Exercise goal> Take the entries below and print only the lines from the one with "## Module Structure" through the one with "Bollinger Bands strategy.", exactly as they stand, both ends included.

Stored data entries
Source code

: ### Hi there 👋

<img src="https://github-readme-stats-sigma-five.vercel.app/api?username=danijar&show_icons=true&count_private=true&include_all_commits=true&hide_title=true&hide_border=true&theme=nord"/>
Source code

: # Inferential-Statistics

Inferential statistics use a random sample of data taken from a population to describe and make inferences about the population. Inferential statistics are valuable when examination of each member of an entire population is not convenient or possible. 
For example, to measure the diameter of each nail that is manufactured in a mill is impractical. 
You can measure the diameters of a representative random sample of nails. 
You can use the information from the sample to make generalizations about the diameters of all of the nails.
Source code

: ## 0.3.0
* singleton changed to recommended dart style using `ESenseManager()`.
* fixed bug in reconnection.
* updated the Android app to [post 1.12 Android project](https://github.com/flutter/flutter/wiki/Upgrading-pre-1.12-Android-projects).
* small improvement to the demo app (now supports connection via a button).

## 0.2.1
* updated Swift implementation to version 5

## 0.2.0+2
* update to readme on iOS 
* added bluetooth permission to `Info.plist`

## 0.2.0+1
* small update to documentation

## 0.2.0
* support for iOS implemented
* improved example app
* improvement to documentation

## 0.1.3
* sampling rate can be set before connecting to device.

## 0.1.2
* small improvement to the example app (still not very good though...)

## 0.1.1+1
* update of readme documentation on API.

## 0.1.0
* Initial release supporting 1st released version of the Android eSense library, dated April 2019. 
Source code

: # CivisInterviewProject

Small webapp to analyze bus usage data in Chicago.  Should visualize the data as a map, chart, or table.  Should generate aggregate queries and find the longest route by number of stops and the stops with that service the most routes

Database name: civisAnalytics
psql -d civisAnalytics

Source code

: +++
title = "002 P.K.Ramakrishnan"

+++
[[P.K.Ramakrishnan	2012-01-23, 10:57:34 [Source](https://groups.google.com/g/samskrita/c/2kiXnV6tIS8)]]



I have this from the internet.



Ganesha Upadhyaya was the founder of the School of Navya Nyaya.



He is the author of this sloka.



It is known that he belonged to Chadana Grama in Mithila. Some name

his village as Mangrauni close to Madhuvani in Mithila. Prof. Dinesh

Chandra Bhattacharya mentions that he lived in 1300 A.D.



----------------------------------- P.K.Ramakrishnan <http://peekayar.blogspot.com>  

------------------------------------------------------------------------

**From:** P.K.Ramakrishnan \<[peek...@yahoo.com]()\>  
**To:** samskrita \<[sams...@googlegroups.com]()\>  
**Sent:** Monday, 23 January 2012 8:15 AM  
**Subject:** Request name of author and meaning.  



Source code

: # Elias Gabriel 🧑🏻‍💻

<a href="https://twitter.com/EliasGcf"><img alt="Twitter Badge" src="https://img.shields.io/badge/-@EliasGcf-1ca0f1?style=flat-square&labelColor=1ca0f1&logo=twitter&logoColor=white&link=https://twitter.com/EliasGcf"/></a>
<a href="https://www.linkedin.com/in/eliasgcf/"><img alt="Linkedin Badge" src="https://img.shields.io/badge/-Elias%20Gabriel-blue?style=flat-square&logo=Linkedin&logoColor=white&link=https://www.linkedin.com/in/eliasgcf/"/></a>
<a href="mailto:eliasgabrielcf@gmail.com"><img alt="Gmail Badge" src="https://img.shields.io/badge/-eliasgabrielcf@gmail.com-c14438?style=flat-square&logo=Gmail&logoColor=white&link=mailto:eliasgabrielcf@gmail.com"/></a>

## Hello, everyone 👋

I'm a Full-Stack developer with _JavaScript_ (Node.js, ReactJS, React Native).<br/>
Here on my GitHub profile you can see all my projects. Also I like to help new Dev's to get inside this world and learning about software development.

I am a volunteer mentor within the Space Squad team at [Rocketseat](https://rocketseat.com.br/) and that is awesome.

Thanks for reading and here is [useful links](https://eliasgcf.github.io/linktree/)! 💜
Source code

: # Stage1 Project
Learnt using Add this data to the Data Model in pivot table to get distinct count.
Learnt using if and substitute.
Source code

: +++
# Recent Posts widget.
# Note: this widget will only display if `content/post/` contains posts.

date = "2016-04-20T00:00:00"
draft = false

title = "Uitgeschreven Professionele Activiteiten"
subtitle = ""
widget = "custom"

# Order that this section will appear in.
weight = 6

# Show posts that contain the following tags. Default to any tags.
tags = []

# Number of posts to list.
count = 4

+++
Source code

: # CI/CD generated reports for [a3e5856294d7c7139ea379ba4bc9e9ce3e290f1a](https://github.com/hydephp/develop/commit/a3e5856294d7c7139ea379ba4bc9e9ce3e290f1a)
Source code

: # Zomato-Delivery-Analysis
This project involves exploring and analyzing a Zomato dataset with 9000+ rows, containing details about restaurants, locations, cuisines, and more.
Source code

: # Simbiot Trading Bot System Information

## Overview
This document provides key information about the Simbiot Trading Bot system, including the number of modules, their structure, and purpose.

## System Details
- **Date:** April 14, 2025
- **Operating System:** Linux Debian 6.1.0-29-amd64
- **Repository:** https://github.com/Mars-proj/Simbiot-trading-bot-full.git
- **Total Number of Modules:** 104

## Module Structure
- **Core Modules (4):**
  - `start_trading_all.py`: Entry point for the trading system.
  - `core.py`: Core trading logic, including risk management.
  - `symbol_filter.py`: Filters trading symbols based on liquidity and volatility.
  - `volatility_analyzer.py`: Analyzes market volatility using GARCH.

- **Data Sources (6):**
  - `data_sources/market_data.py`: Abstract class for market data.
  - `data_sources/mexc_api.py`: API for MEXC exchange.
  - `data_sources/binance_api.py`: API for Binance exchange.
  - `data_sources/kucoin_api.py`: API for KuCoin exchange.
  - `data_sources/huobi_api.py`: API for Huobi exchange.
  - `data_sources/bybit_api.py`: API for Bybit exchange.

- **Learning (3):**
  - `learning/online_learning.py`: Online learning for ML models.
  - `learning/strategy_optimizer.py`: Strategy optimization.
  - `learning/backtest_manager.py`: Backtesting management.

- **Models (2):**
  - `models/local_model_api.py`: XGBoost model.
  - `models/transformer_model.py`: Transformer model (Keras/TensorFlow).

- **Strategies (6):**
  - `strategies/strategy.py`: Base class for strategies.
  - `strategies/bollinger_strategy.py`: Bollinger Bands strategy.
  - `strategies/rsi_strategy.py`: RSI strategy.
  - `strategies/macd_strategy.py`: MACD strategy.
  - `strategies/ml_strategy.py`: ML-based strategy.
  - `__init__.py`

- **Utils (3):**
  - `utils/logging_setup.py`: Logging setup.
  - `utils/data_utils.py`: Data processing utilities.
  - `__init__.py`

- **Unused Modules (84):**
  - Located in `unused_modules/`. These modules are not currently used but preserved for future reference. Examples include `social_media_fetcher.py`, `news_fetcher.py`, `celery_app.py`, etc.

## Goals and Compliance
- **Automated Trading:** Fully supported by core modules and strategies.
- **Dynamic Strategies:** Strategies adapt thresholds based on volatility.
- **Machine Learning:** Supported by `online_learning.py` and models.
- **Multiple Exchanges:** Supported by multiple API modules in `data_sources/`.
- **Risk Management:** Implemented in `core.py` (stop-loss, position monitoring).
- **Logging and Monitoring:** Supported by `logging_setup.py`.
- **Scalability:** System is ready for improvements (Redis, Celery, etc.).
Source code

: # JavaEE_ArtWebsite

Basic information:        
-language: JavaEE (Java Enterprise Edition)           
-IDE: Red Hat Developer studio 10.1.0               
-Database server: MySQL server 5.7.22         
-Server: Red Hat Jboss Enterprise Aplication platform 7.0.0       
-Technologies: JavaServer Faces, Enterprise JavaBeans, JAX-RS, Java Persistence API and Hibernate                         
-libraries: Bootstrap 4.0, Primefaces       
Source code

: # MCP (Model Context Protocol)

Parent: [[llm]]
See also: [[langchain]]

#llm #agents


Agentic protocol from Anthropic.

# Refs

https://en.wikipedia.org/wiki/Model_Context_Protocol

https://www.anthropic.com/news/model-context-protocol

Output for this task>
## Module Structure
- **Core Modules (4):**
  - `start_trading_all.py`: Entry point for the trading system.
  - `core.py`: Core trading logic, including risk management.
  - `symbol_filter.py`: Filters trading symbols based on liquidity and volatility.
  - `volatility_analyzer.py`: Analyzes market volatility using GARCH.

- **Data Sources (6):**
  - `data_sources/market_data.py`: Abstract class for market data.
  - `data_sources/mexc_api.py`: API for MEXC exchange.
  - `data_sources/binance_api.py`: API for Binance exchange.
  - `data_sources/kucoin_api.py`: API for KuCoin exchange.
  - `data_sources/huobi_api.py`: API for Huobi exchange.
  - `data_sources/bybit_api.py`: API for Bybit exchange.

- **Learning (3):**
  - `learning/online_learning.py`: Online learning for ML models.
  - `learning/strategy_optimizer.py`: Strategy optimization.
  - `learning/backtest_manager.py`: Backtesting management.

- **Models (2):**
  - `models/local_model_api.py`: XGBoost model.
  - `models/transformer_model.py`: Transformer model (Keras/TensorFlow).

- **Strategies (6):**
  - `strategies/strategy.py`: Base class for strategies.
  - `strategies/bollinger_strategy.py`: Bollinger Bands strategy.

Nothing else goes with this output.